Hace un par de meses llegué a Piura cargado de libros en la espalda y lo primero que hice fue buscar al poeta Tomás Ruíz fallecido en 2001, sabía que estaba en el cementerio Metropolitano, pero no sabía más. Así que llamé al librero Ángel Izquierdo Duclós quién me dio las coordenadas, primero me dijo que estaba “de frente pasando cuatro cuarteles y había que hacer un giro a la izquierda y de ahí a la derecha, casi al centro, ahí es”. Y así lo hice, pero no encontré nada. Lo volví a llamar y me dijo que se comunicaría con el poeta Efraín Rojas, que él sabía la dirección, y que esperará a que me diera las nuevas instrucciones. Me volvió a decir casi lo mismo, pero no había dirección exacta. Como no encontraba la tumba, un florista, un hombre recio y fornido me dijo que me podía ayudar y así nos pasamos varias horas buscando dónde yacían los huesos de mi buen amigo Tomás.
Quiero apuntar que, con mis libros en la espalda y con un paquete de flores en las manos, no quería rendirme y me daba mucha tristeza no poder decirle unos poemas que traía conmigo y dejarle ese humilde presente a quien fue uno de los baluartes más importantes de la generación del noventa y no solo como poeta sino también como director en jefe de Camión Editores.
Y antes de rendirme, me senté en una banca desvencijada y saqué mi celular, de repente en Google encontraría algún dato para no irme derrotado. Y grande fue mi sorpresa cuando presioné “Entierro de Tomás Ruíz” y lo primero que encontré fue un poema de este vate a quién algún día le ofrecí posada en mi casa y lo salvé un tiempo de esa falsa justicia que lo perseguía por haber ganado un concurso de poesía política. El poema decía: “… no busques mi tumba / Estaré en una pared en ruinas / en una mano anónima que sale del fondo de la tierra / en aquella curvada y larga calle / de pie en la puerta del mar”.
Lo cierto es que nunca llegué al nicho, encontré a otros Ruiz y otros Tomás, pero a Tomás Ruíz Cruzado no y me fui a la playa donde un montón de niños jugaban con la arena y se lanzaban agua en la cara.

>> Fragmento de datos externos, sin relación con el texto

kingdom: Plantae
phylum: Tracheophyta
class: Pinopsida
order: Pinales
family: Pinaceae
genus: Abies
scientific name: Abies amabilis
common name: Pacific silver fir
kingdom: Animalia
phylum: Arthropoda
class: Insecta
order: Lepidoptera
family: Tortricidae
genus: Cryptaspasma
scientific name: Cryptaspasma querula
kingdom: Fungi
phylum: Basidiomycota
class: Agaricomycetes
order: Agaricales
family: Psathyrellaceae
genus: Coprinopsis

El sol bronceaba los cuerpos de los demás veraneantes y unos señores tomaban cerveza o chicha. Y ya tenía que irme, otra ciudad me esperaba y tenía que cumplir con obligaciones familiares.
De pronto, mientras me sacudía la arena de los pantalones, un niño se me acercó, tenía esa mirada profunda que no pude identificar en el momento, y me dijo ¿por qué está triste, señor, se la ha perdido algo? y se fue corriendo perdiéndose entre la arena, las carretillas y la tarde que arreciaba. Mientras unas gaviotas dibujaban arabescos en el aire.
Ya cuando iba a subir al bus directo a Montañitas-Ecuador, recordé que esa mirada del niño era la misma mirada del adolescente poeta que me presentó Izquierdo Duclós en La Tacora de Lima, entre ladrones, carteristas, locos y drogos, un día de invierno y llovizna hace casi treinta años. Una mirada de un hombre inocente con el corazón en la mano, una tristeza infinita y que amaba a la poesía tanto o más que su propia vida.
Nunca te vamos a olvidar, poeta de hierro Tomás Ruiz Cruzado.